To further the existing knowledge base related to early menopause and cardiovascular risk, Eun Nam and a team of colleagues designed the current study with the aim of estimating the associations of premature menopause and age at menopause with risk of heart failure and atrial fibrillation using data from the Korean National Health Insurance Service and multivariable Cox proportional hazard models. From the Korean National Health Insurance Service, investigators identified 1,401,175 postmenopausal women with had undergone health examinations and had full data related to their reproductive histories collected.
Of the 1,401,175 women included in the study, 2% (n=28,111) had a history of premature menopause. The mean age at menopause for those without premature menopause was 50.2±3.7 years compared to 36.7±2.2 years among those with a history of premature menopause. Compared to their counterparts without premature menopause, those with premature menopause were more likely to report having been an ever-smoker (6.0% vs 3.8%; P <.001) and use alcohol (14.8% vs 12.5%; P <.001) and less likely to report regular exercise (15.3% vs 18.5%; P <.001).
The overall study cohort had a mean follow-up duration of 9.1 years. During this time, 42,699 new cases of heart failure and 44,834 new cases of atrial fibrillation were identified using ICD codes. In multivariable analyses, results indicated women with history of premature menopause had an increased risk of both heart failure (HR, 1.33, [95% CI, 1.26-1.40]; P <.001) and atrial fibrillation (HR, 1.09 [95% CI, 1.02-1.16]; P=.008) compared to women without history of premature menopause.
Additional analyses according to age shed further light on the associations between premature menopause and increased risk of both conditions. For heart failure, further analysis indicated those aged 45-49, 40-44, and less than 40 years at menopause had increases in risk for incident heart failure of 11% (HR, 1.11 [95% CI, 1.08-1.13]), 23% (1.23, 1.19−1.28), and 39% (1.39, 1.31−1.47) incident HF, respectively, compared to those who entered menopause at 50 years or later (P <.001). For atrial fibrillation, those aged 45-49, 40-44, and less than 40 years at menopause had increases in risk for incident atrial fibrillation of a 4% (HR, 1.04 [95% CI, 1.02-1.06), 10% (HR, 1.10 [95% CI, 1.06-1.14]), and 11% (HR, 1.11 [95% CI, 1.04-1.18]), respectively, compared to those who entered menopause at 50 years or later (P <.001).

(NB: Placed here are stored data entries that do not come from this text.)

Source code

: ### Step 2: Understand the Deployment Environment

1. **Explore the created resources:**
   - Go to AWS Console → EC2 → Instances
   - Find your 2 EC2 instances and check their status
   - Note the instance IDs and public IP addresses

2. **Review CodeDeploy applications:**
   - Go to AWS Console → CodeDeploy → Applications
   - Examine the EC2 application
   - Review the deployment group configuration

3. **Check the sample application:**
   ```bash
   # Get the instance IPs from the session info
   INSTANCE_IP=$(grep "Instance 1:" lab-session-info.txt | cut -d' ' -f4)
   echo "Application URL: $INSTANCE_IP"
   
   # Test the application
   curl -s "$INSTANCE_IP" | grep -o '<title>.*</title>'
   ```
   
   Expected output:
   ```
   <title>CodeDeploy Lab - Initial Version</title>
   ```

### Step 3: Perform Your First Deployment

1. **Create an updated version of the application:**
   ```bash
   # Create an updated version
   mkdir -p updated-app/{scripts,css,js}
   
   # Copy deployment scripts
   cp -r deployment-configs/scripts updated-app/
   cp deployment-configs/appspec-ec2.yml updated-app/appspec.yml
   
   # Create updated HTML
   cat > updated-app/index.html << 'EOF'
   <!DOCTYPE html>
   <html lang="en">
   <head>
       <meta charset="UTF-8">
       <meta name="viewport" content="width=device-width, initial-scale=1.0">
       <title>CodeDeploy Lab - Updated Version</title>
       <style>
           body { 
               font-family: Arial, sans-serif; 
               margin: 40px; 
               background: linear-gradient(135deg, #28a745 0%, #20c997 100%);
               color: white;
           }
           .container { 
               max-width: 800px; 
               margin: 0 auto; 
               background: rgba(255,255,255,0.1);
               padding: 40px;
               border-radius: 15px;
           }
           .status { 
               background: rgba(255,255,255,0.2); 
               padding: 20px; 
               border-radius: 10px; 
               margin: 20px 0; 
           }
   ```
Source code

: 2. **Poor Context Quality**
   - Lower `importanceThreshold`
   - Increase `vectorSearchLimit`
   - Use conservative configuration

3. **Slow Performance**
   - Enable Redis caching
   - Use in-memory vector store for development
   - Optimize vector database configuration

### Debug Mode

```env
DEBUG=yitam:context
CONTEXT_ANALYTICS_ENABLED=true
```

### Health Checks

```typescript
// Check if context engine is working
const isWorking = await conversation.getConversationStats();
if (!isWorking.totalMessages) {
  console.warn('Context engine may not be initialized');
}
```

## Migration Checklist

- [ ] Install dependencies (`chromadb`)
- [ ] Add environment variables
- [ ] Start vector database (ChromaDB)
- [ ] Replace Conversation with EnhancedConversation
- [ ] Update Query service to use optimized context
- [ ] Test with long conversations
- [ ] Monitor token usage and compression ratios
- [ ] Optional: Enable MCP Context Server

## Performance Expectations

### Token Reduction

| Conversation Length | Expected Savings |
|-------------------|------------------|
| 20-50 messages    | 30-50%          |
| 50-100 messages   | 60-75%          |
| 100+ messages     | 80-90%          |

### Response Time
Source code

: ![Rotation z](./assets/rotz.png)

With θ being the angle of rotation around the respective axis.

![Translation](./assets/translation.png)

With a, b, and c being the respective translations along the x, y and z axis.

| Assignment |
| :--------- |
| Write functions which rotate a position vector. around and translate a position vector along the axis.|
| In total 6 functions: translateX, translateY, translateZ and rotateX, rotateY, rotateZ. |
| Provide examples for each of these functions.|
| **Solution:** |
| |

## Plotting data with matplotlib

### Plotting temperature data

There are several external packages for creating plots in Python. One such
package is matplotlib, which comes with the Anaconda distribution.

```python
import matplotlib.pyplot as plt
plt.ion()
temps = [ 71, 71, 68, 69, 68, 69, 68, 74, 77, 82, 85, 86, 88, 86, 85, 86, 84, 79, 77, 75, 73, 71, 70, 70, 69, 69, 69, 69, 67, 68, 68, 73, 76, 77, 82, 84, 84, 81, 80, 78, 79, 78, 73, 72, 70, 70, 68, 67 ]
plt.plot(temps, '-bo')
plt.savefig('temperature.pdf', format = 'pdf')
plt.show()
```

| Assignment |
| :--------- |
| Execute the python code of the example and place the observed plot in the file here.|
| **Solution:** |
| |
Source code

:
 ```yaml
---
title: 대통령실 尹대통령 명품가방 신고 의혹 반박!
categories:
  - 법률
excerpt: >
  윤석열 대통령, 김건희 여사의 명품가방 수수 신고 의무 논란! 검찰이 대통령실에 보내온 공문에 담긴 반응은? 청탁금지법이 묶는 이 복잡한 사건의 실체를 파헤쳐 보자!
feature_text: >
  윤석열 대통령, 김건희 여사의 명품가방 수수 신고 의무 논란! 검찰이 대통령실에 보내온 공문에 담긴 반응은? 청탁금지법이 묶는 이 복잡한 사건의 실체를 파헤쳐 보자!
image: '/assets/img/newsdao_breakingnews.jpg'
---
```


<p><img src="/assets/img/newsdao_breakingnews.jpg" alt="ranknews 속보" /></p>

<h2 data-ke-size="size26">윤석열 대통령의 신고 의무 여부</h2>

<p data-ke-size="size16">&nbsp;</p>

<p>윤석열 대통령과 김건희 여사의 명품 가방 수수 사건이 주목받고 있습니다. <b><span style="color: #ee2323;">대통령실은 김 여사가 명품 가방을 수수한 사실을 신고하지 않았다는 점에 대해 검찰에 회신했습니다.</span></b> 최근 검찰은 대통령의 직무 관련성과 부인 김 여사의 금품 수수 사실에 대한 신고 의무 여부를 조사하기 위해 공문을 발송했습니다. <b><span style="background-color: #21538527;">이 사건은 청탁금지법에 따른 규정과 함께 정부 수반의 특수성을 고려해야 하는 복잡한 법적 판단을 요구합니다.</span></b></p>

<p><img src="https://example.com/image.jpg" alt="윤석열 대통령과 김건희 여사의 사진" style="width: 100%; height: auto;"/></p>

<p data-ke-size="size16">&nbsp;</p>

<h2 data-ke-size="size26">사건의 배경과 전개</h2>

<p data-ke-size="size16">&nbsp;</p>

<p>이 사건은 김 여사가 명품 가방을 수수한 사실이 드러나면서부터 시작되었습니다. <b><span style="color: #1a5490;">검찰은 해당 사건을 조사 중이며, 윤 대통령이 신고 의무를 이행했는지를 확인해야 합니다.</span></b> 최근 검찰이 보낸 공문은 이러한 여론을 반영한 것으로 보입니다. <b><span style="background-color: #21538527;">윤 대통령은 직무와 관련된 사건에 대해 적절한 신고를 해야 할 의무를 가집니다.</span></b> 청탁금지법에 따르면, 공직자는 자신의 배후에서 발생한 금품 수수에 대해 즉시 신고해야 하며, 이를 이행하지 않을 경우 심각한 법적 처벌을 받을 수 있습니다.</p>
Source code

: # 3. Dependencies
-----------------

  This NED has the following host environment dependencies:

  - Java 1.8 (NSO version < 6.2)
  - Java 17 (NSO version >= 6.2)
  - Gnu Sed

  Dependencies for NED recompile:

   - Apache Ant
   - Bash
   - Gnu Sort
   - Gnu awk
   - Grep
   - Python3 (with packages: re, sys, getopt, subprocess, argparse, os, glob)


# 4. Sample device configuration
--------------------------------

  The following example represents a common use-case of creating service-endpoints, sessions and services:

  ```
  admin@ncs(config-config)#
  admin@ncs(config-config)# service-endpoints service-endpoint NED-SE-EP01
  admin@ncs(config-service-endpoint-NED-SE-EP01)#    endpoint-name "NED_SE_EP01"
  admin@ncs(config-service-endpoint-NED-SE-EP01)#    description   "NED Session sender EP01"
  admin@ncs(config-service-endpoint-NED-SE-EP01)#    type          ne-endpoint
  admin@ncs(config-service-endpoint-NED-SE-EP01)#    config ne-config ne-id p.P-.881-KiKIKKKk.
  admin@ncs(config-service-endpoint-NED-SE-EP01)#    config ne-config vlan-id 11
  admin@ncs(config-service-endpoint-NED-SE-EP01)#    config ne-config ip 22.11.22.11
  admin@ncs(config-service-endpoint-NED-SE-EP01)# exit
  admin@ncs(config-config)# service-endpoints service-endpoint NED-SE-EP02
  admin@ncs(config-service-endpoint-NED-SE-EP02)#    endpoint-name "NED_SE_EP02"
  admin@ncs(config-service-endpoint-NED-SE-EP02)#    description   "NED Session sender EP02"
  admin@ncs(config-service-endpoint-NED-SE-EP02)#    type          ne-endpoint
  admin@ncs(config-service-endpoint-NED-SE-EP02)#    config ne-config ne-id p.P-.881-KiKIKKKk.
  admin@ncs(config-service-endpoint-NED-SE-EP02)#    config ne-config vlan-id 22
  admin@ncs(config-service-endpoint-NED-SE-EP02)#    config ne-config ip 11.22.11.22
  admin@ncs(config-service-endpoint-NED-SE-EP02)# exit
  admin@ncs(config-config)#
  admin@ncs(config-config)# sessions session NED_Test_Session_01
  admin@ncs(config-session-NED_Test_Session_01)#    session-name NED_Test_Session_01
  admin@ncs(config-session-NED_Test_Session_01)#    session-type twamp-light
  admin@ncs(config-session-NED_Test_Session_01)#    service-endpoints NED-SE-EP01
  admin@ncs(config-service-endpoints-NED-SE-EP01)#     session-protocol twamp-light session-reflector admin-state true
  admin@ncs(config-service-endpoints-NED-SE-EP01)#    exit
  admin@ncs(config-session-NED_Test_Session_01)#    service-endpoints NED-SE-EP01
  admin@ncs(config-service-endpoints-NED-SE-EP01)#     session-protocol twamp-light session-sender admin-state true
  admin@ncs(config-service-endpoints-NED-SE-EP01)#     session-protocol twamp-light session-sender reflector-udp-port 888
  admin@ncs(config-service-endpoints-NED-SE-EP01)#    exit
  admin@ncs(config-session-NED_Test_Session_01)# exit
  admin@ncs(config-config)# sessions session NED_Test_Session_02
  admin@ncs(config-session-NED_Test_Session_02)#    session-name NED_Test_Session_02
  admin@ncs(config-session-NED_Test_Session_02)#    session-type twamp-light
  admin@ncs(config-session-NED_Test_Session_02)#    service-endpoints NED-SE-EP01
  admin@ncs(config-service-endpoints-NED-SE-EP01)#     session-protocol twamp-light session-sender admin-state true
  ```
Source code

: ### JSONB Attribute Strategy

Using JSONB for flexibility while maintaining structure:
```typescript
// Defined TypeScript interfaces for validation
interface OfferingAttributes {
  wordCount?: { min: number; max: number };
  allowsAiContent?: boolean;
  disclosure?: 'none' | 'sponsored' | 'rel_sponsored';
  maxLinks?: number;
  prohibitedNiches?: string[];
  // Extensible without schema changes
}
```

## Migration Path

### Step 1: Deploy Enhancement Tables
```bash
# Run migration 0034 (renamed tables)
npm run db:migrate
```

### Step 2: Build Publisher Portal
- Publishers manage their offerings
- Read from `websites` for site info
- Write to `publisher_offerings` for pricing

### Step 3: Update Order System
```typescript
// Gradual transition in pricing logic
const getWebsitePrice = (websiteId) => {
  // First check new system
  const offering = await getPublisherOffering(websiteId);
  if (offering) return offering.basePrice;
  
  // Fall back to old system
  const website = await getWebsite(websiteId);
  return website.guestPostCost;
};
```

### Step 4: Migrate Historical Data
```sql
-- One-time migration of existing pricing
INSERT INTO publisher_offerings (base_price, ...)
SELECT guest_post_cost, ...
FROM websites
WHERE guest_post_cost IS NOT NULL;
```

“The misconception that heart disease primarily affects men has meant that sex-specific risk factors have been largely ignored. Evidence is accumulating that undergoing menopause before the age of 40 may increase the likelihood of heart disease later in life. Our study indicates that reproductive history should be routinely considered in addition to traditional risk factors such as smoking when evaluating the future likelihood of heart failure and atrial fibrillation.”
This study, “Age at menopause and risk of heart failure and atrial fibrillation: a nationwide cohort study,” was published in the European Heart Journal.